13. The appellant further submits that the learned Magistrate erred by failing to note that he clinical officer’s report was questionable. That broken hymen was not proof of defilement. He relied on the case of P.K.W –vs- R. He further submits that redness in the vagina is not prove of defilement. The appellant submits that the prosecution had a duty to prove the change beyond any reasonable doubts. He relies on Philip Muiriri Ndaruga –vs- Republic (Cr. Appeal No. 76/2012) (2016) eKLR.
14. Finally, the appellant faults the sentence imposed by the lerned Magistrate on the basis that it is unconstitutional and unlawful as it breaches Article 27(1) (2) (4) and Article 160(1) of the Constitution as it deprives the Magistrate of the sentencing discretion. The appellant prays that the conviction be quashed sentence be set aside and he be set at liberty.
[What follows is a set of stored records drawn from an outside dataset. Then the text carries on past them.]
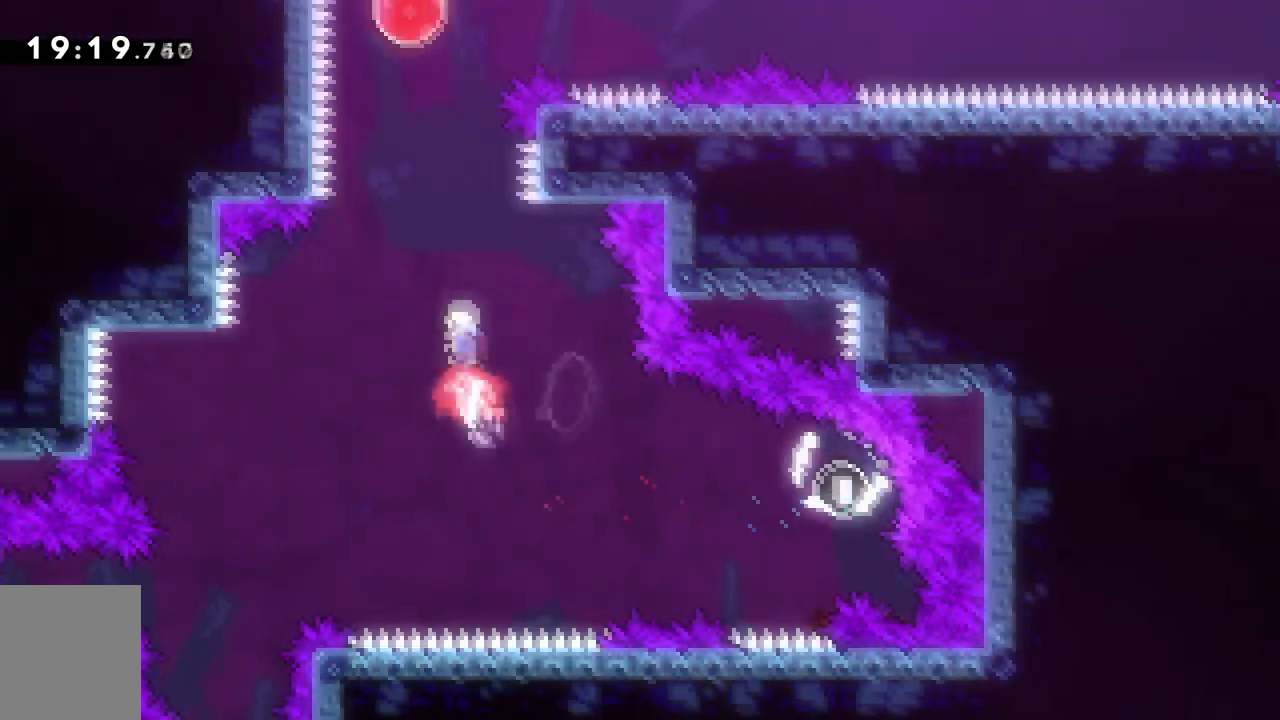
{"keys": ["w"], "events": [[34, "a", "down"], [34, "dash", "up"], [284, "a", "up"], [317, "dash", "down"], [468, "dash", "up"]]}
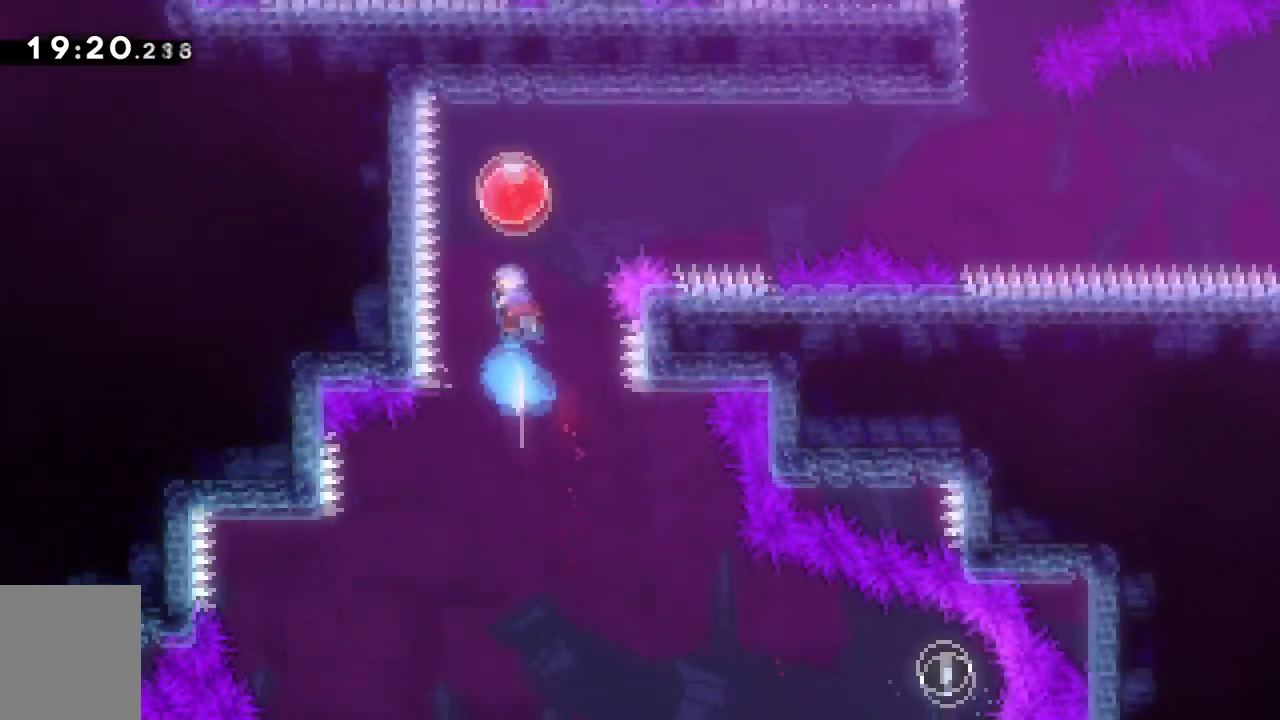
{"keys": ["d"], "events": [[50, "d", "down"], [67, "w", "up"], [100, "dash", "down"], [250, "dash", "up"]]}
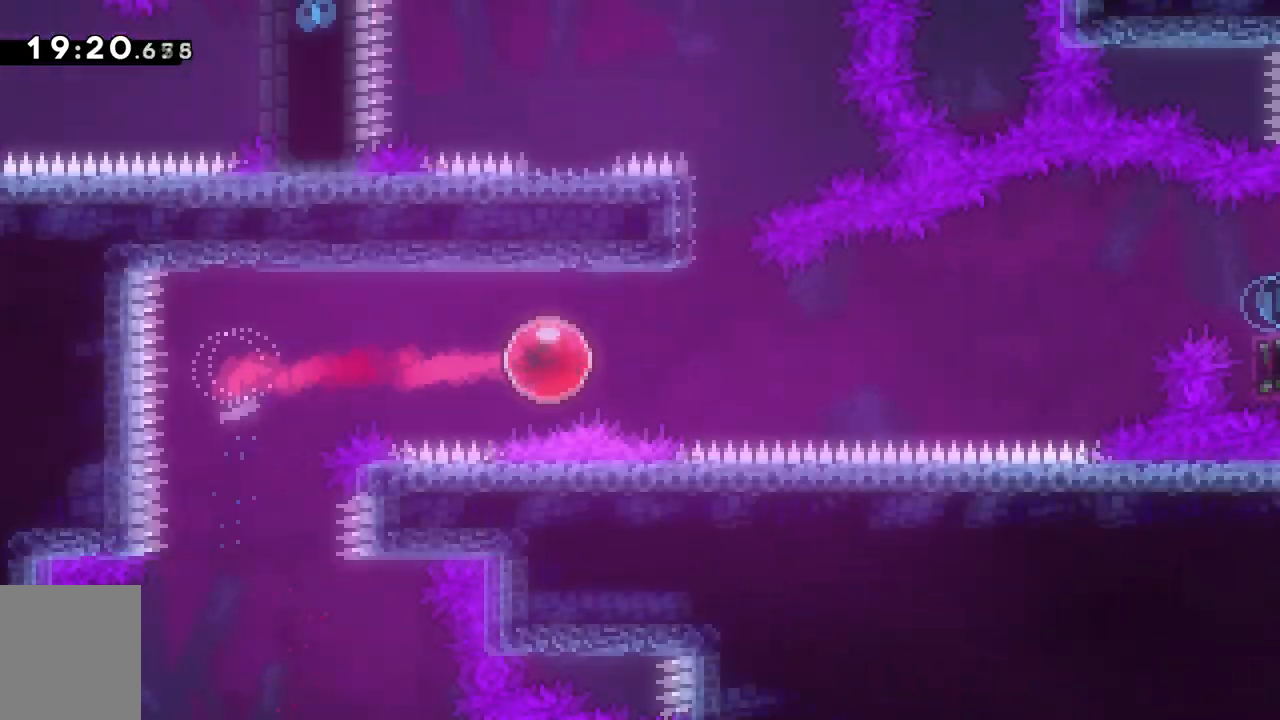
{"keys": ["d", "dash", "w"], "events": [[401, "w", "down"], [451, "dash", "down"]]}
15. Respondent’s SubmissionsThe submissions were filed by learned counsel, Grace Mukangu. She submits that all the ingredients of the charge have been proved beyond any reasonable doubts. He relied on the case of Charles Wamukoya Karani –vs- Republic, Criminal Appeal No. 72/2003 where the court stated that the critical ingredients in a charge of defilement are age of the complainant, proof of penetration and positive identification of the perpetrator. The respondent submits that Section 143 of the Evidence Act (Cap 80 Laws of Kenya) provides that:“No particular number of witnesses shall, in the absence of any provision of the law to the contrary be required for the proof of any fact”That in the case of Keter –vs- Republic (2007) E.A 135 the Legal principle was affirmed as follows:“The prosecution is not obliged to call a super Fruity of witnesses, but only such witnesses as are sufficient to establish the charge beyond any reasonable doubts.”She submits hat the respondent called sufficient witnesses to proof the charge and those who were not called, one was too young to testify and the other had an affair with the appellant.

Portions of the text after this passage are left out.